Advantages of a revocable living trust

 

Avoidance of probate. In particular, a revocable living trust can avoid expensive multiple probate proceedings when you own real estate in several different states, as well as the publication of the otherwise private financial details of your estate.

Avoidance of conservatorship. A revocable trust can avoid the additional cost of a conservatorship in the event of your incapacity.

Efficient distribution. A revocable trust can reduce delays in distributing your property after you die, although delays caused by filing an estate tax return cannot be avoided.

Confidentiality. Generally the terms of your living trust are confidential, with only your named beneficiaries and trustee having access to that information.

Continuity. A trust can provide continuity of management of your property after your death or incapacity.


Disadvantages of a revocable living trust

 

Expenses of planning. A revocable living trust is more complicated than a will to draft, and asset transfers can take time and can result in additional costs.

Expenses of administration. If you appoint a bank or trust company as trustee, you will have fees to pay (though these may take the place of investment advisory fees and other fees you are already paying). Setting up a revocable living trust will not eliminate the need for professional services of attorneys and accountants in the future.

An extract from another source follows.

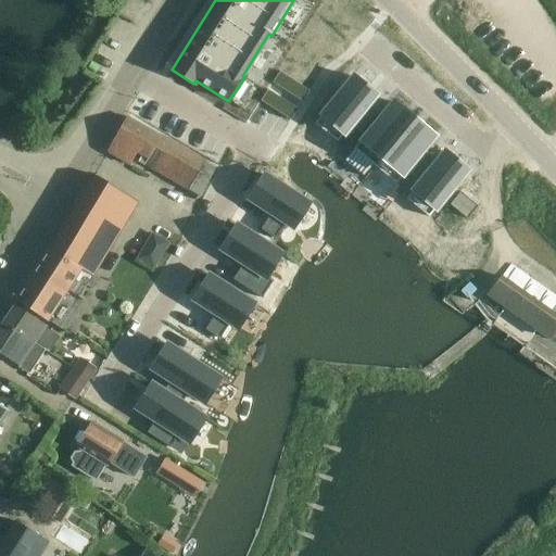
[(279,72),(272,83),(301,102),(308,91),(279,72)]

Inconvenience. Once the trust is established, you must be sure that trust books are maintained and that all assets continue to be registered to the trustee. Persons dealing with the trustee (such as banks and title insurance companies) may want to review the trust instrument to check on the trustee’s powers and duties.

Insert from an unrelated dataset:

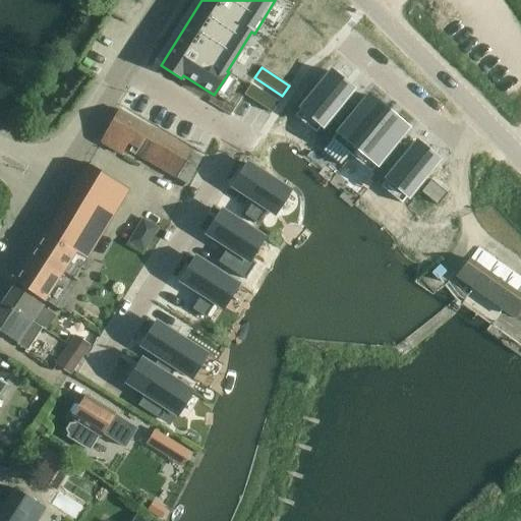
[(330,71),(294,116),(314,133),(328,117),(337,124),(353,105),(344,98),(351,89),(330,71)]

Unforeseen problems. Revocable living trusts can raise a variety of new issues regarding the ability to borrow against property, title insurance coverage, real estate in other countries, Subchapter-S stock, certain pension distributions, and many other issues. Only a skilled attorney familiar with estate planning can tell you whether, on the whole, a revocable living trust is right for you, your family and your assets.

Complexity. Revocable living trusts often are more complicated than wills and will require your attention and management for an indefinite period of time.